== Segment start ==
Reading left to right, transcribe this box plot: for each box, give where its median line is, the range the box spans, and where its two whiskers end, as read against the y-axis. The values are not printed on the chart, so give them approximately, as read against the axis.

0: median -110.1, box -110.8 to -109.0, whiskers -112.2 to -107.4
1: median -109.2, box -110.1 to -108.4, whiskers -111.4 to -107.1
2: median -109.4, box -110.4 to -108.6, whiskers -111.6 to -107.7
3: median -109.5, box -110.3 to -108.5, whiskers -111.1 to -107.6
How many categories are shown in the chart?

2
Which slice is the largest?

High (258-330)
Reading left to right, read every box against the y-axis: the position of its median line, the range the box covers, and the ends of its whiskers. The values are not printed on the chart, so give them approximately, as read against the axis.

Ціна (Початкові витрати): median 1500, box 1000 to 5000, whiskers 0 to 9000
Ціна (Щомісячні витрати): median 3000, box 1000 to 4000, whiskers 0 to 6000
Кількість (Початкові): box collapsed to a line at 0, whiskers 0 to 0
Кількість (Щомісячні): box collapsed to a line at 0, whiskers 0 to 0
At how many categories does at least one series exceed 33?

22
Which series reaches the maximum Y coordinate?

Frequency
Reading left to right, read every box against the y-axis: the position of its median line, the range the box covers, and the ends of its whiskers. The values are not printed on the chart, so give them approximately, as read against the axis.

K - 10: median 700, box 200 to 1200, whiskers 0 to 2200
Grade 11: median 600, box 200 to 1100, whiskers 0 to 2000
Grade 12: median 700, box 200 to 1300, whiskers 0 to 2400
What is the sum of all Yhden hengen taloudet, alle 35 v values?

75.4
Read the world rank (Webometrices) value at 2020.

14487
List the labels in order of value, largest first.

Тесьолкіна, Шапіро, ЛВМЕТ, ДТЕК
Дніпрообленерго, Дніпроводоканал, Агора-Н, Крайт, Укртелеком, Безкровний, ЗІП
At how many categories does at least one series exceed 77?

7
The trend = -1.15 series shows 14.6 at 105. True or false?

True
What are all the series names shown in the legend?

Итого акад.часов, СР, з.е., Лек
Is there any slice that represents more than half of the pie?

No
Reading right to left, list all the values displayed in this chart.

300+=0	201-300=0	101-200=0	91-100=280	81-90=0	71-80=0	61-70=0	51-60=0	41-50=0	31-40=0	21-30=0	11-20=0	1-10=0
== Segment end ==
REQUIRED WORK → Starting with the first of the rows and going on through the line with "At how many categories does at least one series exceed 33?", write those lines out again with "slice" replaced by "segment" and everything else unchanged.

YOUR SOLUTION →
Reading left to right, transcribe this box plot: for each box, give where its median line is, the range the box spans, and where its two whiskers end, as read against the y-axis. The values are not printed on the chart, so give them approximately, as read against the axis.

0: median -110.1, box -110.8 to -109.0, whiskers -112.2 to -107.4
1: median -109.2, box -110.1 to -108.4, whiskers -111.4 to -107.1
2: median -109.4, box -110.4 to -108.6, whiskers -111.6 to -107.7
3: median -109.5, box -110.3 to -108.5, whiskers -111.1 to -107.6
How many categories are shown in the chart?

2
Which segment is the largest?

High (258-330)
Reading left to right, read every box against the y-axis: the position of its median line, the range the box covers, and the ends of its whiskers. The values are not printed on the chart, so give them approximately, as read against the axis.

Ціна (Початкові витрати): median 1500, box 1000 to 5000, whiskers 0 to 9000
Ціна (Щомісячні витрати): median 3000, box 1000 to 4000, whiskers 0 to 6000
Кількість (Початкові): box collapsed to a line at 0, whiskers 0 to 0
Кількість (Щомісячні): box collapsed to a line at 0, whiskers 0 to 0
At how many categories does at least one series exceed 33?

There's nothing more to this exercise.